ACTIVITY LIST:
- A) In the article on NFL trades of players in their prime, what did Green Bay receive from the Raiders for Ted Hendricks' rights?
- B) Pick up the article on NFL trades of players in their prime after its last sentence and keep it going.

PAGE TEXT:
=== Begin Enclosure ===

Last year the Raiders traded away two of their Pro Bowl former top picks in their prime. First was Khalil Mack prior to the start of the season, then Amari Cooper at midseason. This year, the Raiders acquired Antonio Brown in a trade with the Steelers, though some would argue 31 years old is a bit past his prime, though that’s debatable and we won’t really know the answer for a few years yet.
Also this offseason, the Browns traded for Odell Beckham Jr. He is 26 years old, so there’s no debating that he is in his prime.
Obviously trades involving players in their prime is somewhat common. But some end up bigger deals than others. All of whom we won’t know how big a deal it was until a few years down the road.
NFL.com’s Elliott Harrison decided to compile a list of what he deems to be the top 20 NFL trades of players in the prime and the Raiders are all over it, whether the team acquiring the player or trading them away. They were involved in a total of six trades in his top 20 and four in the top ten alone.
Starting at number 3.
3) Ted Hendricks, linebacker
An ill-fated attempt to play in the WFL led to Hendricks’ trade to the Packers and then his becoming a free agent, whereupon Green Bay dealt his rights to the Raiders for two first-round picks. At the time, there was little doubt he was the most disruptive outside linebacker in pro football, coming off a season in which he picked off five passes and was named first-team All-Pro. In those days, outside linebackers were not “sack” guys. They played in 4-3 defenses, made tackles, interceded in the passing lanes and occasionally blitzed. Hendricks could do it all exceptionally well -- oh, and he became the best kick blocker the NFL has ever known. The Raiders were getting a complete player. A difference maker. Over nine seasons, the heady play and high football IQ of the 6-foot-7 Hendricks sent him to four more Pro Bowls and pushed the Raiders to three Super Bowl titles.

=== End Enclosure ===

SOURCE DATA:
=== Begin Enclosure ===

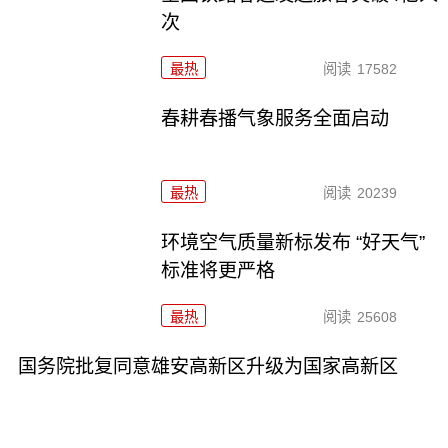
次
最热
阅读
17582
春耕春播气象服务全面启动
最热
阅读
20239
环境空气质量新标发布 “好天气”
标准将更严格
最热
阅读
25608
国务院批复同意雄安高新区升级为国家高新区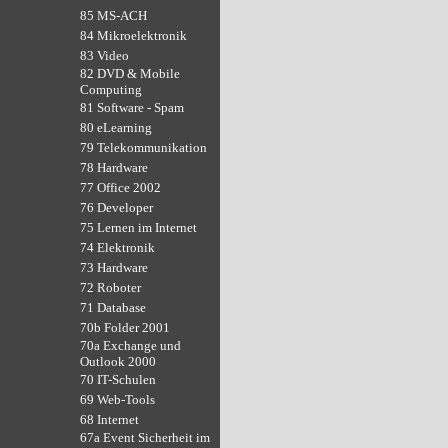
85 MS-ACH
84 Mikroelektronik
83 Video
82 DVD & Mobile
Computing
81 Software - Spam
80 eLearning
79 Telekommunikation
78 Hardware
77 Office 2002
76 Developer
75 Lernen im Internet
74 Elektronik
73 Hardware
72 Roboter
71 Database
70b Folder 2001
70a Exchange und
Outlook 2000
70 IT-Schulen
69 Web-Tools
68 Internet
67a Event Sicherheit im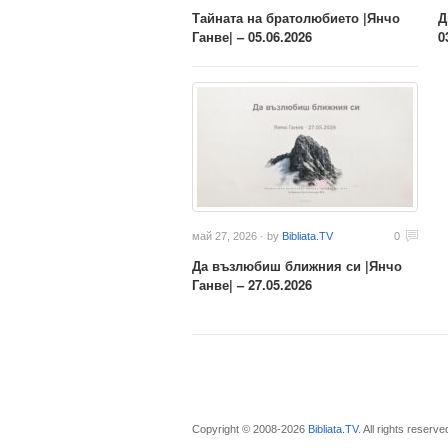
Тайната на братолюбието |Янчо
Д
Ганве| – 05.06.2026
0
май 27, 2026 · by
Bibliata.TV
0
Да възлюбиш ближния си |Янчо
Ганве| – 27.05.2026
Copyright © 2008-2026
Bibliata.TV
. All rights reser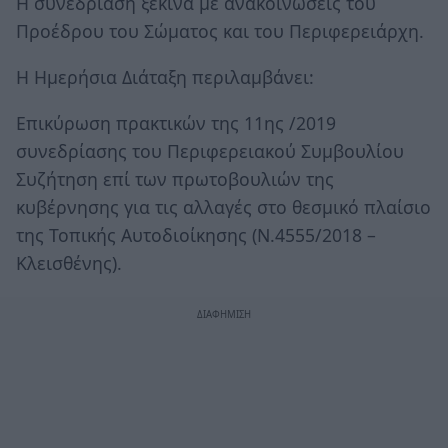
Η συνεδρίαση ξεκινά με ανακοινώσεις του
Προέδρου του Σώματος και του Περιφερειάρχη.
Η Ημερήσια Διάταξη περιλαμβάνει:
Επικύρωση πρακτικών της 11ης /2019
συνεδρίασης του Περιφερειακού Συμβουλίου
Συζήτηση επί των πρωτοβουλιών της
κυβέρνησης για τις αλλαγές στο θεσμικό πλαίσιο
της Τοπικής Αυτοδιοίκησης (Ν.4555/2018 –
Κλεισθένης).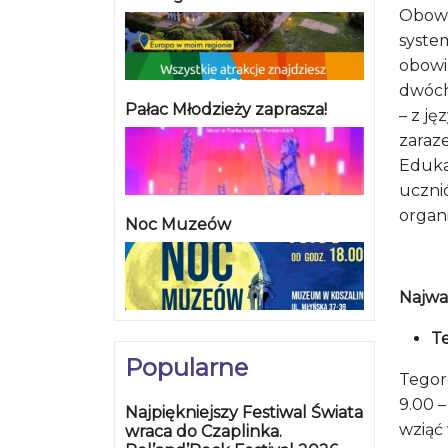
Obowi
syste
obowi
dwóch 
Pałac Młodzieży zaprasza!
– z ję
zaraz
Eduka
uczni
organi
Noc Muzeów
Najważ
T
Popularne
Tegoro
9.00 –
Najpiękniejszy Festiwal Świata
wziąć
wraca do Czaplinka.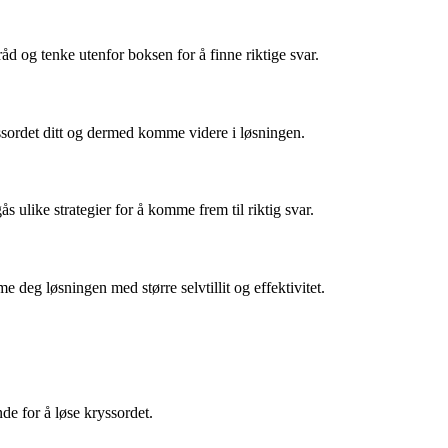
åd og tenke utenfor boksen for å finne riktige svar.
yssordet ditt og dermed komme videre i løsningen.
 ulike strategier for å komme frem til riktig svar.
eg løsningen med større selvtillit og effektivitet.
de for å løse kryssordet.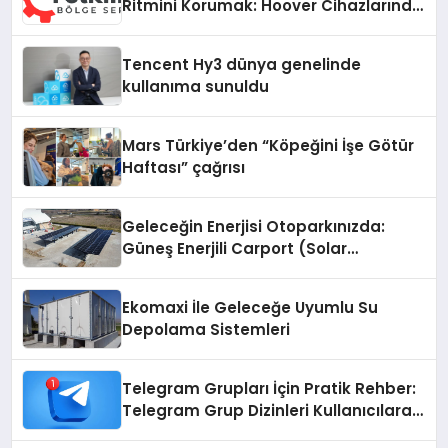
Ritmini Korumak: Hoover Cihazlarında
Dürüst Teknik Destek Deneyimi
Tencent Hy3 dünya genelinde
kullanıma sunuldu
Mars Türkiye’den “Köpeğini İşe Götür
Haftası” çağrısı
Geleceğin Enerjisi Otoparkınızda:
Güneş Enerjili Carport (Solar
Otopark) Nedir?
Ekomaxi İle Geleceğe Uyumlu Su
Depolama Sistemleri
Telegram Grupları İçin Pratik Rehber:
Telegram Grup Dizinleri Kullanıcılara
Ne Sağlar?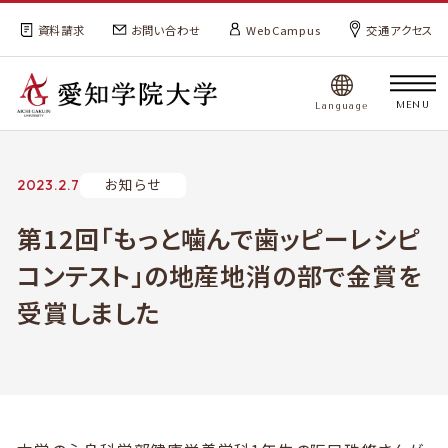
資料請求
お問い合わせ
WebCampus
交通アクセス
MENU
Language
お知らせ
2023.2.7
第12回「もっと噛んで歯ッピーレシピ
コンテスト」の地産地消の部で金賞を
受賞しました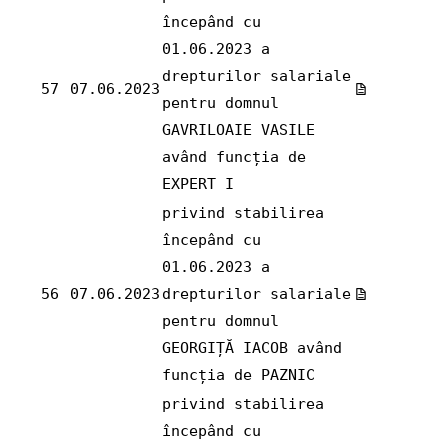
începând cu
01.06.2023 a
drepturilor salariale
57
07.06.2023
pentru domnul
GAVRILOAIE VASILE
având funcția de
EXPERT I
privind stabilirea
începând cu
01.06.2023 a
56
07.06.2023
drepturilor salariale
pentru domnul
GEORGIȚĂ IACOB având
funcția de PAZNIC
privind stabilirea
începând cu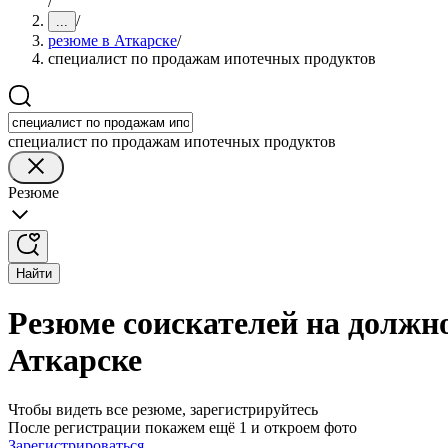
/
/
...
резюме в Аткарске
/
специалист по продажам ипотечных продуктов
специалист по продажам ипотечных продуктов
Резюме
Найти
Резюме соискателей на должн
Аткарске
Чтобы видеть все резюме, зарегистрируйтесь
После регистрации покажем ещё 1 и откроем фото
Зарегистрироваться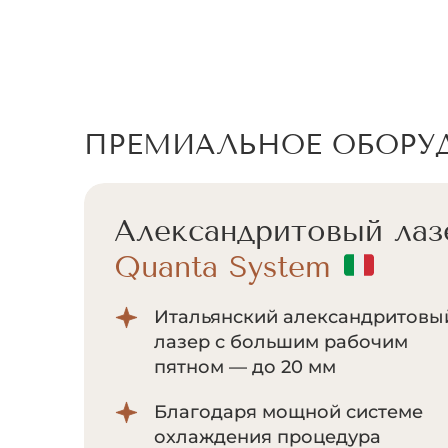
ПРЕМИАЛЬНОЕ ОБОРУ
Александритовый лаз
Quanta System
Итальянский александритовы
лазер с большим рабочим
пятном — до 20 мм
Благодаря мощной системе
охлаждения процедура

=== End Enclosure ===

RESPONSES FOR EACH TASK:
- A) Two first-round picks.

- B)
4) Mike Haynes, cornerback
Traded from: Patriots to Raiders, 1983.
Haynes was already a top-flight corner when the Patriots shipped him to Los Angeles. Haynes was unhappy with his contract in New England, feeling that he deserved to be the highest-paid corner in the league, and had been holding out. A deal between to the two organizations was made shortly after the trading deadline; after moving through the courts, a settlement was reached that gave New England a first-round pick in 1984 and a second-round pick in 1985. Boy, was Haynes worth it. Joining the Raiders mid-season, he helped them reach Super Bowl XVIII, where he and fellow corner Lester Hayes controlled the flow of the Redskins’ pass offense, limiting one of the greatest offenses in NFL history to nine points. Haynes used his length and considerable football instincts to make first-team All-Pro in each of the next two years, and he played seven seasons in his new home at a high level.
6) Marshawn Lynch, running back
Lynch ran hard in Buffalo, rushing for over 1,000 yards in each of his first two seasons with a team that had virtually no passing game to speak of. Off-the-field problems derailed Lynch’s 2009 campaign, and with the Bills starting 2010 0-4, he was deemed expendable. Lynch’s “Beast Quake” touchdown rumble versus the Saints will live forever in pro football history, and it showed just how great this player was in a different uniform away from a losing culture. No player in league history ever played better after a trade. Lynch would go on to be the focal point of a Seahawks team that won it all in 2013 and probably would have won it again the next year if Beast Mode had gotten one more carry. Lynch rushed for over 1,000 yards his first four full seasons in Seattle, scoring 56 rushing and receiving TDs in the process. He was the heart and soul of one of the greatest teams of the 2010s.
9) Willie Brown, cornerback
Traded from: Broncos to Raiders, 1967.
Brown was an outstanding, if unknown, DB before he was dealt to the Raiders. What a masterstroke by Raiders owner Al Davis, who added one of the elite cover corners in NFL history, a player who would excel in Oakland for 11 seasons. Most people have seen the “Old Man Willie” clip from Super Bowl XI. What they might not know is that play was well beyond Brown’s prime, when he was as good as they come. Consider that in his first year with the Raiders, the defense allowed four fewer points per game than it did in the previous season. Along with Daryl Lamonica (added via another great trade), Brown helped Oakland improve its win total by five and make it to the Super Bowl in ‘67. In fact, the Raiders only missed the postseason twice and never had a losing season during Brown’s tenure. He went from being an AFL All-Star to a multiple-time first-team All-Pro in his new city, winning a Super Bowl in his old age.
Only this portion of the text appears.